'Construir um Partido nacional' (Camarada Deutério)

Entendido o que é o federalismo, a nacionalização do partido é o seu combate. O partido nacionalizado é aquele que consegue captar a realidade nacional, descendo uma linha para a militância que conseguirá facilmente adaptar para a realidade local independentemente da região.

'Construir um Partido nacional' (Camarada Deutério)
"Concluímos, portanto, que a luta contra o federalismo e pela nacionalização do partido não é apenas de interesse dos estados prejudicados pela concentração local de capital, mas uma necessidade do proletariado em todo o país, até mesmo o do sudeste."

Por Camarada Deutério para Tribuna de Debates Preparatória do XVII Congresso Extraordinário.

No período de cisão do PCB em PCB-RR e PCB-CC o federalismo do nosso partido ficou evidente. As disputas políticas se regionalizaram, com cada estado tendo uma unidade ideológica própria, visível pelas divergências, por exemplo, da UJC no Amapá e da UJC em Goiás, que aparentemente são posições escritas por direções, mas com respaldo da base no local.

Nesta tribuna, tentarei explicar o que é a federalização, porque ela é um problema e como combatê-la. Dessa forma, tentarei apresentar um quadro do que significa um partido realmente nacionalizado (que, como vou argumentar, é diferente de ser um partido que existe em todo país) e como alcançá-lo.


Federalismo

A estratégia da revolução socialista implica, para o partido, a tarefa de convencer a população da necessidade de uma insurreição nacional armada, e a tarefa de organizar as condições para garantir o sucesso desta. A revolução precisa ser nacional visto que a estrutura econômica do Brasil se estrutura de forma nacional, e portanto a burguesia também, com profunda conexão e divisão de trabalho entre diversas regiões do país. A estrutura de nível nacional é o que determina o nível regional, ao invés do nacional ser apenas uma soma das estruturas regionais (que é a visão federalista). Portanto, apenas o entendimento da estrutura nacional permite uma ação direcionada que permita a vitória do proletariado na revolução.

Um exemplo de como o federalismo cega a visão do partido e do proletariado é a intervenção que alguns partidos tiveram sobre as chacinas que ocorreram em Julho e continuam em Agosto/2023. O conteúdo nacional que determina as chacinas (de forma simplificada) é a estrutura econômica que utiliza a população preta de exército industrial de reserva e de mão de obra superexplorada, e para sustentar essa estrutura organiza através do Estado uma guerra permanente, visando desmontar qualquer auto-organização da população, e generalizar um medo paralisante. A partir desse conteúdo, em cada região a guerra assume uma forma específica, visíveis pelas diferentes justificativas que o bolsonarismo de Tarcísio (SP) e o petismo de Jerônimo (BA) usam para manter a guerra (às vezes com um falso combate no caso do segundo).

## DADOS APRESENTADOS
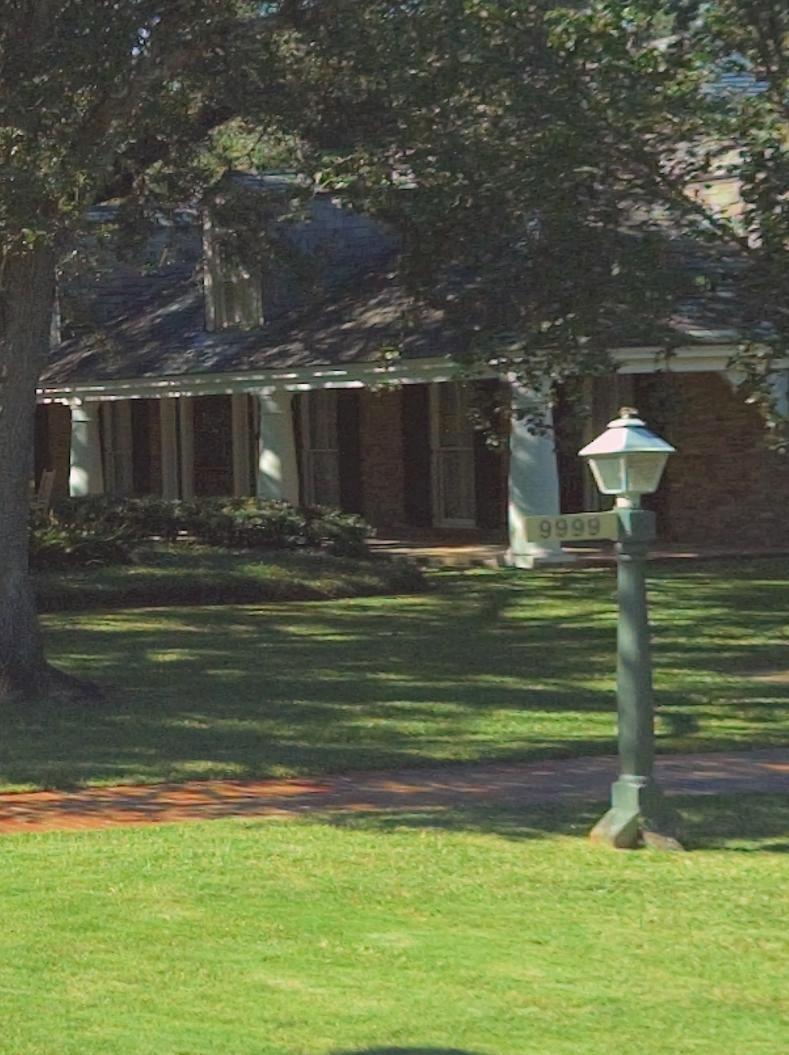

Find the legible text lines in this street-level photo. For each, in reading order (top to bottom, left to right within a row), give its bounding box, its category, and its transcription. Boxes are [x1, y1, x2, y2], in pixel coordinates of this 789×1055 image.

[537, 515, 602, 541] StreetNumber: 9999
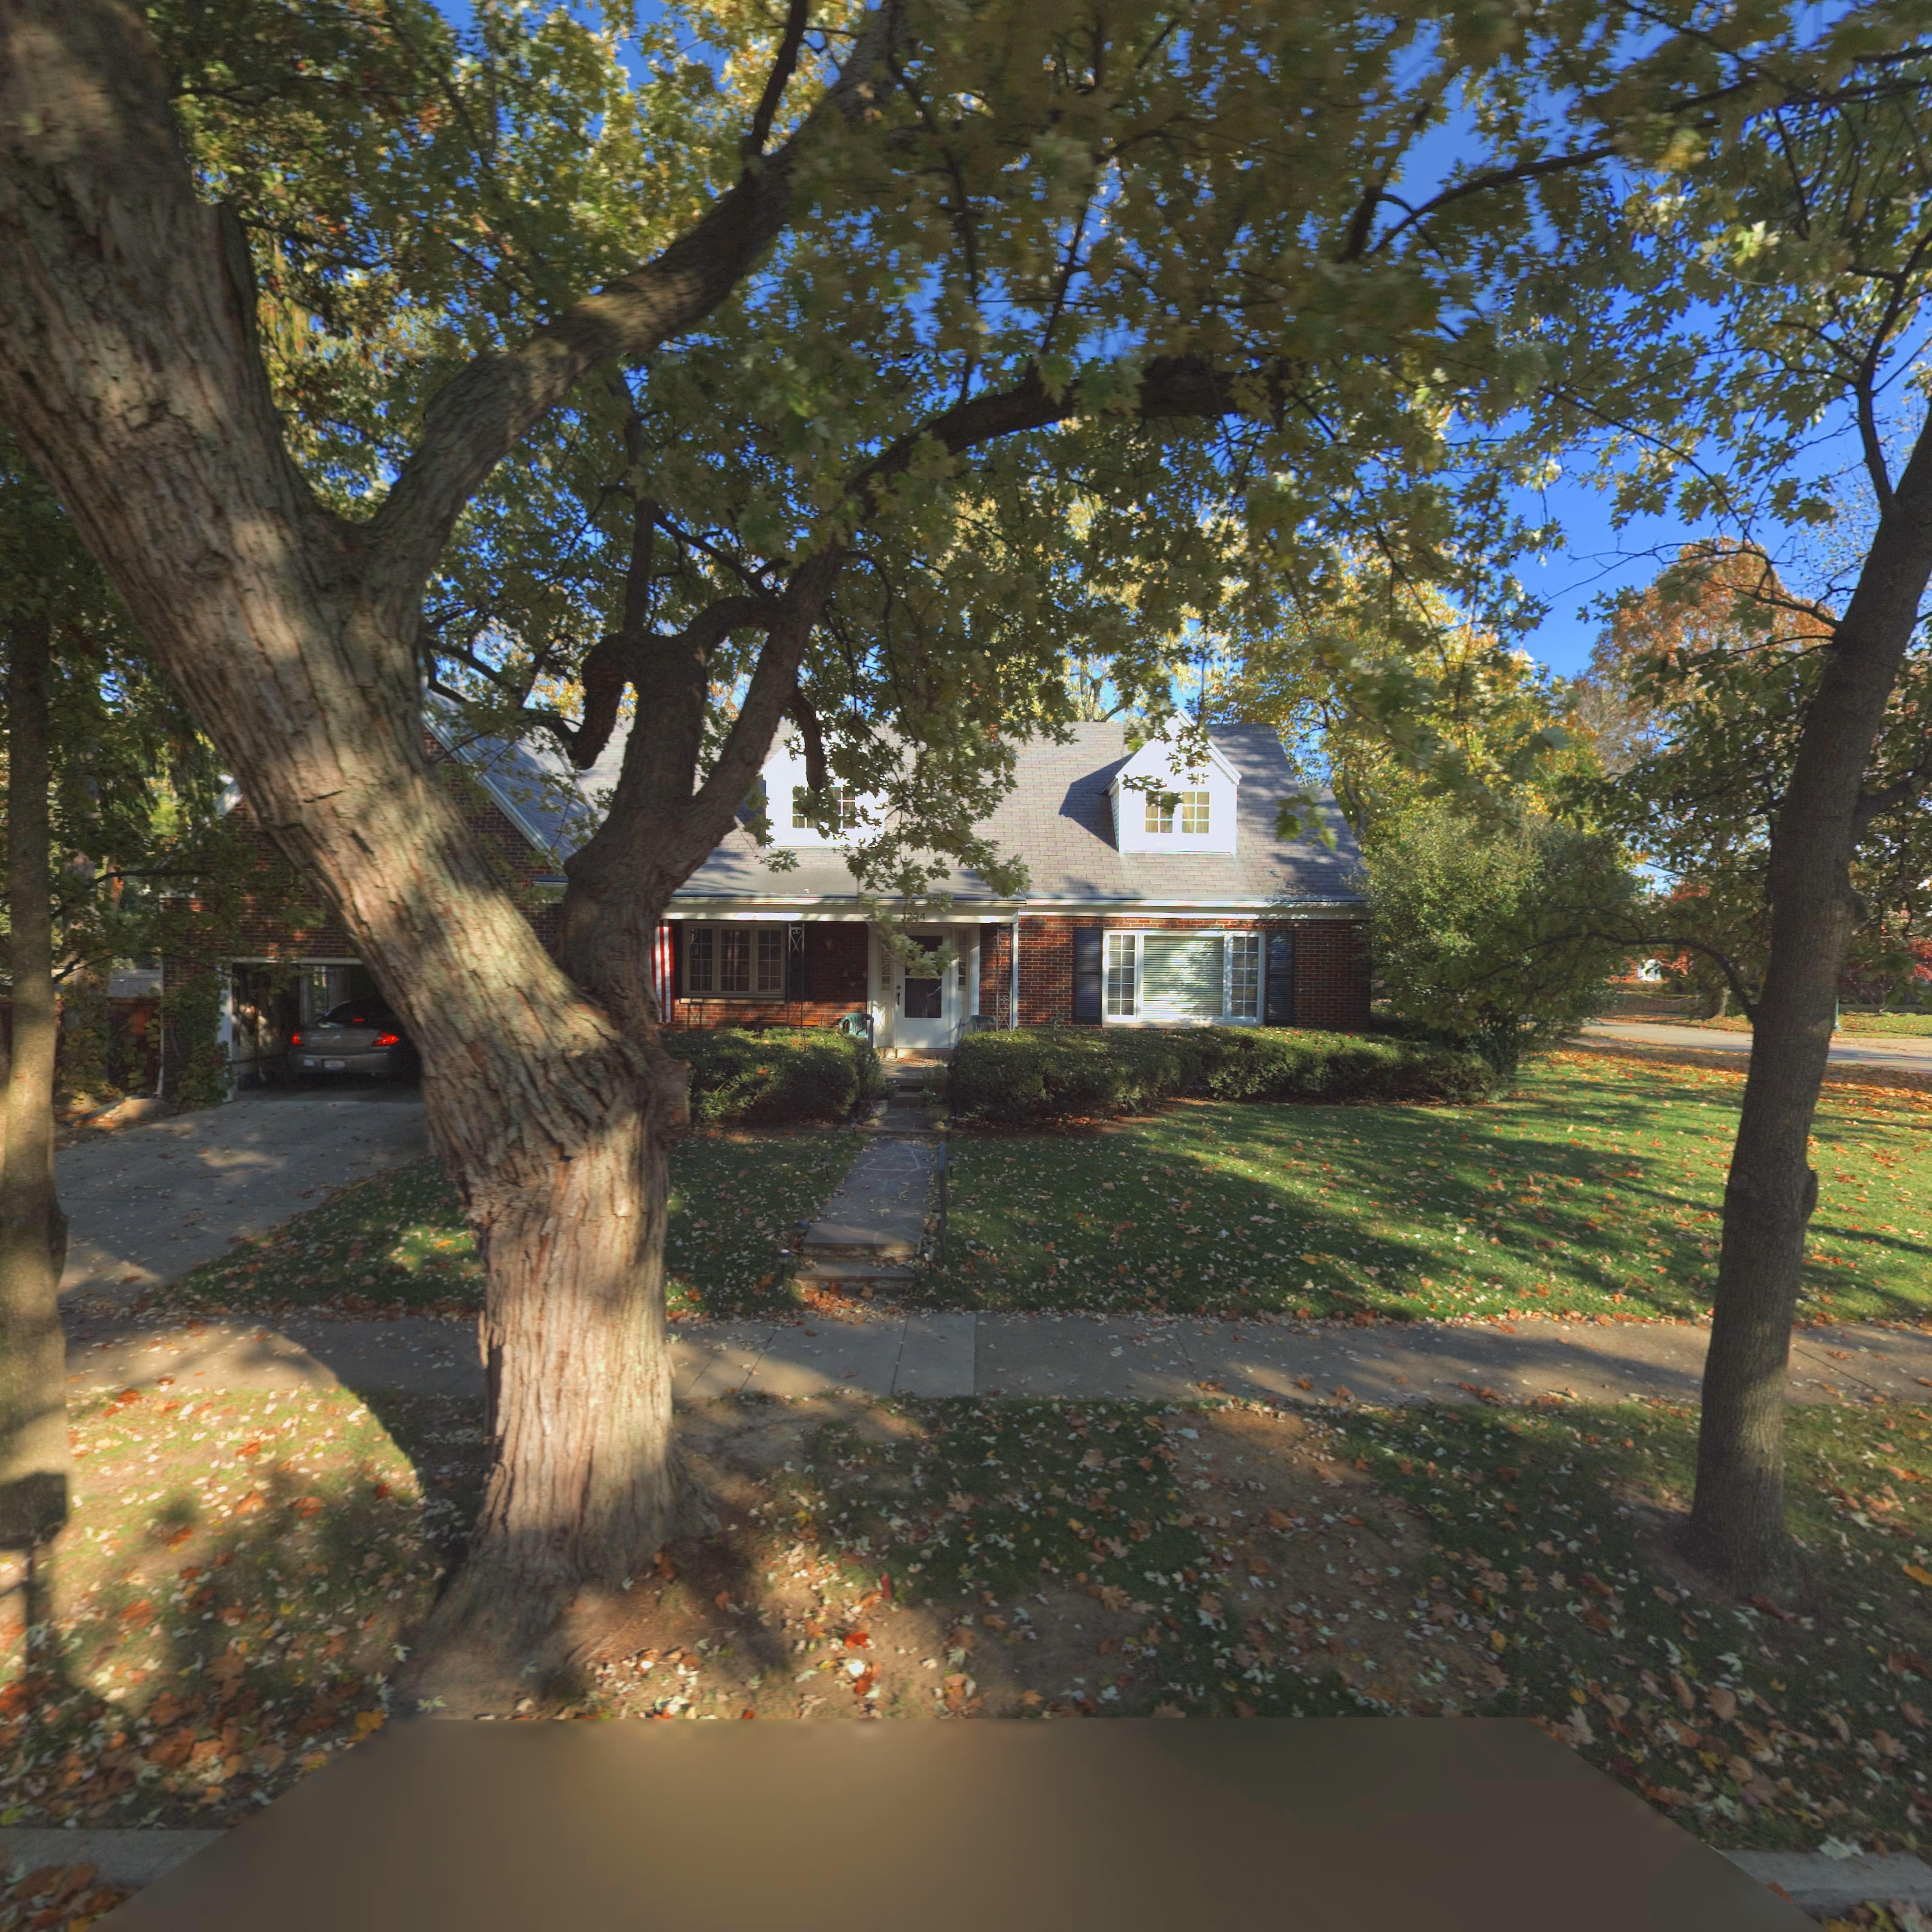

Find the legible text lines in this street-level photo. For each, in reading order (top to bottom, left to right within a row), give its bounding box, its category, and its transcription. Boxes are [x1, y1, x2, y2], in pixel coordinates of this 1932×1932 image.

[918, 911, 927, 921] StreetNumber: 4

## PARTES DO EXERCÍCIO
a. Responda com base no texto sobre o federalismo no partido:
(i) Em que período o federalismo do partido ficou evidente?
(ii) Para qual tribuna o texto foi escrito?
(iii) Quais governantes são citados, e de quais estados?
b. Transcreva do texto sobre o federalismo no partido tudo o que vai desde "No período de" até "e como alcançá-lo.".
c. Escreva a continuação do texto sobre o federalismo no partido, começando logo após a última frase apresentada.

## RESPOSTAS POR TAREFA
a.
(i) No período de cisão do PCB em PCB-RR e PCB-CC.
(ii) Para a Tribuna de Debates Preparatória do XVII Congresso Extraordinário.
(iii) Tarcísio, de SP, e Jerônimo, da BA.

b.
No período de cisão do PCB em PCB-RR e PCB-CC o federalismo do nosso partido ficou evidente. As disputas políticas se regionalizaram, com cada estado tendo uma unidade ideológica própria, visível pelas divergências, por exemplo, da UJC no Amapá e da UJC em Goiás, que aparentemente são posições escritas por direções, mas com respaldo da base no local.

Nesta tribuna, tentarei explicar o que é a federalização, porque ela é um problema e como combatê-la. Dessa forma, tentarei apresentar um quadro do que significa um partido realmente nacionalizado (que, como vou argumentar, é diferente de ser um partido que existe em todo país) e como alcançá-lo.

c.
Se entendemos o conteúdo, então precisamos apresentar isso na nossa agitação e propaganda, bem como entendemos que a solução é apenas auto-organização e autodefesa da população preta para resistir às tentativas de assasinato, tomar o poder, e mudar a estrutura econômica do país. Medidas de reforma úteis, nesse caso, são as que fortalecem o lado da população preta na guerra e enfraquecem o lado da polícia, como diminuição do investimento no sistema de repressão.

No entanto, se deixamos o federalismo dominar, então nossa agitação e propaganda em São Paulo irá acusar o bolsonarismo de Tarcísio como causa do genocídio. Com esse entendimento, organizaremos ações de deslegitimação do governador para substituí-lo, contrapondo seu discurso de valorização dos assassinatos com um de valorização da vida, que, apesar de bem intencionada, não vai suprir as necessidades do proletariado, que continuará sendo assassinado mesmo em outro governo.

Concluímos, portanto, que a luta contra o federalismo e pela nacionalização do partido não é apenas de interesse dos estados prejudicados pela concentração local de capital, mas uma necessidade do proletariado em todo o país, até mesmo o do sudeste. O federalismo no partido, portanto, é a forma sobre o conteúdo, é o isolamento ideológico e prático de uma região que não é realmente isolada na estrutura econômica.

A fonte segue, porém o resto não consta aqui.